═════ DATA SHOWN

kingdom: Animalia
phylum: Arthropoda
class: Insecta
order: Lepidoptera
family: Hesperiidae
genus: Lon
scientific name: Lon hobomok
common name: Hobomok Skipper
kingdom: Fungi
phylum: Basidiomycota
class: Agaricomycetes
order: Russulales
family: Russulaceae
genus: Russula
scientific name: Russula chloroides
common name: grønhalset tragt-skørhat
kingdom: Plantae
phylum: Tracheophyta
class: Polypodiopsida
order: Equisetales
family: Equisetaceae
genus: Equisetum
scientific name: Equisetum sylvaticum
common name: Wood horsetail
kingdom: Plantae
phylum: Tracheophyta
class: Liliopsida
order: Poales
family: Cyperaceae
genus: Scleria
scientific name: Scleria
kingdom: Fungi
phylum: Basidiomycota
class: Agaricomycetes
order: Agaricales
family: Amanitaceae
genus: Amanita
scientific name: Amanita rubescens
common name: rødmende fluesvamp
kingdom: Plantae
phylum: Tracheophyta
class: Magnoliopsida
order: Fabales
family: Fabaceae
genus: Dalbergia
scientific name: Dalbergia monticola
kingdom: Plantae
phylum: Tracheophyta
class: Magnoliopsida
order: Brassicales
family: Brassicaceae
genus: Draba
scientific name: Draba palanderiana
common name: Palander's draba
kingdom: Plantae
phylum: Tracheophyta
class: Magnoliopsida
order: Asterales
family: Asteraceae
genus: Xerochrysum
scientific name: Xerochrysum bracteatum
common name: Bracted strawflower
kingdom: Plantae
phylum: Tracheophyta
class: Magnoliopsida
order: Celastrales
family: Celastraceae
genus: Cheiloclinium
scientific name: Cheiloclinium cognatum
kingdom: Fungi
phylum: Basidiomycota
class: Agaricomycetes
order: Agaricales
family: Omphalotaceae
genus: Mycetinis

══════════

§ WORK REQUIRED
Write out all the items again, switching every "common name" to "vernacular name" and leaving everything else unchanged.

§ TASK RESPONSE
kingdom: Animalia
phylum: Arthropoda
class: Insecta
order: Lepidoptera
family: Hesperiidae
genus: Lon
scientific name: Lon hobomok
vernacular name: Hobomok Skipper
kingdom: Fungi
phylum: Basidiomycota
class: Agaricomycetes
order: Russulales
family: Russulaceae
genus: Russula
scientific name: Russula chloroides
vernacular name: grønhalset tragt-skørhat
kingdom: Plantae
phylum: Tracheophyta
class: Polypodiopsida
order: Equisetales
family: Equisetaceae
genus: Equisetum
scientific name: Equisetum sylvaticum
vernacular name: Wood horsetail
kingdom: Plantae
phylum: Tracheophyta
class: Liliopsida
order: Poales
family: Cyperaceae
genus: Scleria
scientific name: Scleria
kingdom: Fungi
phylum: Basidiomycota
class: Agaricomycetes
order: Agaricales
family: Amanitaceae
genus: Amanita
scientific name: Amanita rubescens
vernacular name: rødmende fluesvamp
kingdom: Plantae
phylum: Tracheophyta
class: Magnoliopsida
order: Fabales
family: Fabaceae
genus: Dalbergia
scientific name: Dalbergia monticola
kingdom: Plantae
phylum: Tracheophyta
class: Magnoliopsida
order: Brassicales
family: Brassicaceae
genus: Draba
scientific name: Draba palanderiana
vernacular name: Palander's draba
kingdom: Plantae
phylum: Tracheophyta
class: Magnoliopsida
order: Asterales
family: Asteraceae
genus: Xerochrysum
scientific name: Xerochrysum bracteatum
vernacular name: Bracted strawflower
kingdom: Plantae
phylum: Tracheophyta
class: Magnoliopsida
order: Celastrales
family: Celastraceae
genus: Cheiloclinium
scientific name: Cheiloclinium cognatum
kingdom: Fungi
phylum: Basidiomycota
class: Agaricomycetes
order: Agaricales
family: Omphalotaceae
genus: Mycetinis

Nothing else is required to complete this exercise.